Estudo aponta que País é um dos menos competitivos em investimentos em P&D

MÔNICA SCARAMUZZO, O Estado de S.Paulo

23 de agosto de 2014 | 02h03

O baixo investimento das empresas nacionais em inovação coloca o Brasil entre os menos competitivos dos países emergentes. Um estudo encomendado pela Associação Brasileira da Propriedade Intelectual (ABPI) mostra que os países produtores de atividades intensivas em conhecimento participam mais ativamente do comércio internacional.

Segundo o economista Jorge Arbache, professor da Universidade de Brasília (UnB) e coordenador desse estudo, para o Brasil se integrar às cadeias de conhecimento globais, os investimentos em pesquisa e desenvolvimento (P&D), que hoje são de 1,2% do PIB, precisam chegar, no médio prazo, ao patamar da China, de 1,8%, e, no longo prazo, ao patamar dos países da Organização de Cooperação e de Desenvolvimento Econômico (OCDE), de 2,4%.

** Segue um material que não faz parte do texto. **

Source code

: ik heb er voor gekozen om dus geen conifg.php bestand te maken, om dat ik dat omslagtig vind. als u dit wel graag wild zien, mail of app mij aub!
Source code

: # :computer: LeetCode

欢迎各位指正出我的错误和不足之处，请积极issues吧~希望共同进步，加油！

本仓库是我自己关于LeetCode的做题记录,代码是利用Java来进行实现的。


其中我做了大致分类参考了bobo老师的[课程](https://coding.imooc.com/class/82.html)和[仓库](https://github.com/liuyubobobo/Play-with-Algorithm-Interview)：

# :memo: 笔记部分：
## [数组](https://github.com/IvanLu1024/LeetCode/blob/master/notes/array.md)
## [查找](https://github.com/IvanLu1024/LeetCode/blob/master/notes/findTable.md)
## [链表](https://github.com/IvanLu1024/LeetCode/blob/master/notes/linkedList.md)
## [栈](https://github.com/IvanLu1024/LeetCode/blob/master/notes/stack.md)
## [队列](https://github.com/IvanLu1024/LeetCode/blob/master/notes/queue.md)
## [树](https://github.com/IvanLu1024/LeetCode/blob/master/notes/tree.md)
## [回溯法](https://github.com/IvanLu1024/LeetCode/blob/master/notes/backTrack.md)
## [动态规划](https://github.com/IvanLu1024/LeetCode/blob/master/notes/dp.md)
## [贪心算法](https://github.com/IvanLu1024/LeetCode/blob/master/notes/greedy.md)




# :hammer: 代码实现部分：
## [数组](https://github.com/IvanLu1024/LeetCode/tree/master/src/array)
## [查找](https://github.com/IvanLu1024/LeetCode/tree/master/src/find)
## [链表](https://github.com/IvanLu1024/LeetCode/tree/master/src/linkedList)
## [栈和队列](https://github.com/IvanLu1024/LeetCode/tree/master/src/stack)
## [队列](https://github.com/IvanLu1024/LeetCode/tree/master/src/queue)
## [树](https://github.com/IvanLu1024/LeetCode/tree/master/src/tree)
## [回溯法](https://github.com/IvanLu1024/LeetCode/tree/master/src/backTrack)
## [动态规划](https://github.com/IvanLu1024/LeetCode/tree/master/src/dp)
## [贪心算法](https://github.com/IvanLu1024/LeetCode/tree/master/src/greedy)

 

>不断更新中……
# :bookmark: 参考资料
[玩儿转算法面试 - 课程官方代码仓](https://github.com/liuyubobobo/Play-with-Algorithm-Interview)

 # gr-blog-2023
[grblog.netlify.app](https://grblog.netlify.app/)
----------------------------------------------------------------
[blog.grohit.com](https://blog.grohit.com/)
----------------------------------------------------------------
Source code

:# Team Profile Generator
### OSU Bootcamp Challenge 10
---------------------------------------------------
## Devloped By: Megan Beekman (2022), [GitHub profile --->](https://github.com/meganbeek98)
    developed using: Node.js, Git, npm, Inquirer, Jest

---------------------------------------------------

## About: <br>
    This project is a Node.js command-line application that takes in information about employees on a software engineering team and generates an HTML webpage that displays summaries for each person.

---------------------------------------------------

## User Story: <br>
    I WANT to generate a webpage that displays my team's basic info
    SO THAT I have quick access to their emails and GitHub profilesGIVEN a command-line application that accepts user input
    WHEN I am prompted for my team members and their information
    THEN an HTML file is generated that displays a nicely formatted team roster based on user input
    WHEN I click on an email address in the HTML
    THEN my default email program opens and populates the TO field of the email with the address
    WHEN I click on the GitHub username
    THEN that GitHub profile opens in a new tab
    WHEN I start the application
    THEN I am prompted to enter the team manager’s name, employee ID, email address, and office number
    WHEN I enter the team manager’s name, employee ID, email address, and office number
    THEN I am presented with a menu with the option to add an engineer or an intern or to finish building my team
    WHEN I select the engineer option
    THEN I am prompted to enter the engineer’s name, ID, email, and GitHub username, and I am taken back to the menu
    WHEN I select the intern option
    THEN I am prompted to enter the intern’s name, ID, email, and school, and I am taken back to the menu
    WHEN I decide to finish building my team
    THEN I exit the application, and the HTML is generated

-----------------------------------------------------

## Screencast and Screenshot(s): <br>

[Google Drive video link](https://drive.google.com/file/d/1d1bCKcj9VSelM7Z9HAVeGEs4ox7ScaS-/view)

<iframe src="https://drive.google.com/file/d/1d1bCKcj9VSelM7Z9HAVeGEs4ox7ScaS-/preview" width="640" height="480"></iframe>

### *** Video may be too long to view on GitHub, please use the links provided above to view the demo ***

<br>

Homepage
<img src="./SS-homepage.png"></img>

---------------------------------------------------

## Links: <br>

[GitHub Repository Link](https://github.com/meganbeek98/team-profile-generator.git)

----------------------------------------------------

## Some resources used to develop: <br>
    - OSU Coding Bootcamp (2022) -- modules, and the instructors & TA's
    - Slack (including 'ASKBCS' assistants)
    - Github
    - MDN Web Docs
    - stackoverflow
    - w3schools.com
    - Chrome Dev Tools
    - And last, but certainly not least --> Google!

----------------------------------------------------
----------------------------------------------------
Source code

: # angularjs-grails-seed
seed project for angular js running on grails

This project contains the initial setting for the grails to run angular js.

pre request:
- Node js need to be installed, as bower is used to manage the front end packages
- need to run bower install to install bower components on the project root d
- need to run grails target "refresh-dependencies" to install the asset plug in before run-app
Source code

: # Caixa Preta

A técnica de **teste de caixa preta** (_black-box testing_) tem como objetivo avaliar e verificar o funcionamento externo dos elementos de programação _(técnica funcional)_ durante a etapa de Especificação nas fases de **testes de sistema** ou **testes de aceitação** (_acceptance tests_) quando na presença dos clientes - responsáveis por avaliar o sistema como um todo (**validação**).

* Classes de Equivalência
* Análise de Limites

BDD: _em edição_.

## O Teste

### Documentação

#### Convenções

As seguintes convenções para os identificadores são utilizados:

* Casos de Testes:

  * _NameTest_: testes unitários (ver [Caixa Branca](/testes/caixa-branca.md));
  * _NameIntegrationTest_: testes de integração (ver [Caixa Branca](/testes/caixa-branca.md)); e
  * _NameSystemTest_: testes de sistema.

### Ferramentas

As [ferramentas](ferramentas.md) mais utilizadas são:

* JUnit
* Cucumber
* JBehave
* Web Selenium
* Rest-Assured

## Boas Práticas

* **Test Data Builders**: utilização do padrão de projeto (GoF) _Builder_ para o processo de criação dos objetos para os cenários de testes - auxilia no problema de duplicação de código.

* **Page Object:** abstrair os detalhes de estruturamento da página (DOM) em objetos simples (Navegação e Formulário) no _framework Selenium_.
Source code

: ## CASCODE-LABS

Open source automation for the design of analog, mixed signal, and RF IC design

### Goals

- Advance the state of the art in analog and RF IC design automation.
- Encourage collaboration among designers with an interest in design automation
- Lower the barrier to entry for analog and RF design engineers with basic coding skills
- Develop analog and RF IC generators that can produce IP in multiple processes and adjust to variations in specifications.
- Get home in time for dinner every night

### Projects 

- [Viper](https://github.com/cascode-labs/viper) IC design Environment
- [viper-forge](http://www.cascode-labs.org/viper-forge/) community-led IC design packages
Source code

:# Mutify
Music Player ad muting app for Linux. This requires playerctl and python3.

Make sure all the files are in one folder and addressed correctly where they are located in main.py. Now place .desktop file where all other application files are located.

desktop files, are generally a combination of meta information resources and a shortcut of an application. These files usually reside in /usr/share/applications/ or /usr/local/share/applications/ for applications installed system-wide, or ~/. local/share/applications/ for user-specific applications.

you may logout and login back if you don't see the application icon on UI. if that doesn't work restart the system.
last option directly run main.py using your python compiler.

O estudo foca no setor privado - e não no Estado - o protagonismo da inovação brasileira. Desde 2005, o nível de investimentos das empresas brasileiras em P&D está estacionado em pouco mais de 0,5% do PIB, contra 1,8% nos Estados Unidos, 1,6% na zona do euro e 1,7% na China. "O setor privado investe muito pouco, é menos engajado. O ideal é que haja uma complementaridade entre Estado e empresas", disse Arbache.

A ABPI encomendou esse trabalho para ser debatido no 34º Congresso Internacional da Propriedade Intelectual, que será realizado em São Paulo, entre amanhã e terça-feira. "Vamos colocar esse assunto em discussão e formalizaremos um documento oficial que deverá ser apresentado aos candidatos à Presidência", disse Elisabeth Kasznar Fekete, presidente da ABPI. Segundo ela, as empresas dos setores mais intensivos em conhecimento faturam e empregam mais, têm força de trabalho mais escolarizada e pagam melhores salários.

Para ganhar competitividade internacional, as empresas brasileiras não devem concorrer em custos, que no Brasil continuarão altos, destacou Arbache. O caminho é aumentar seus investimentos em ciência e tecnologia, inovações de produtos e de processos. "Atribuir o baixo investimento à agenda de custos não nos leva para a frente", afirmou.

Cadeia global. Com baixa produção em bens intensivos de conhecimento, o Brasil se beneficia pouco das rendas geradas pelas "cadeias globais de valor", aponta o estudo de Arbache. "A Embraer é um excelente exemplo de como o Brasil pode mostrar que é ambicioso", disse. No entanto, o caso Embraer é um dos poucos que podem ser citados como bom exemplo no quesito inovação.

"O Brasil parou de produzir aços especiais e ficou focado em produtos voltados para construção civil e chapas para o setor automobilístico. Mas não é apenas no setor siderúrgico que os investimentos em produtos inovadores são baixos. Há vários setores, entre eles o têxtil e o calçadista, por exemplo. Nós importamos projetos de engenharia."

O estudo aponta, ainda, que são as entidades públicas e multinacionais que respondem pelo grosso das patentes depositadas no Brasil. Mesmo assim, vêm declinando: de 3.400 patentes depositadas em 2003, houve queda para menos da metade em 2012.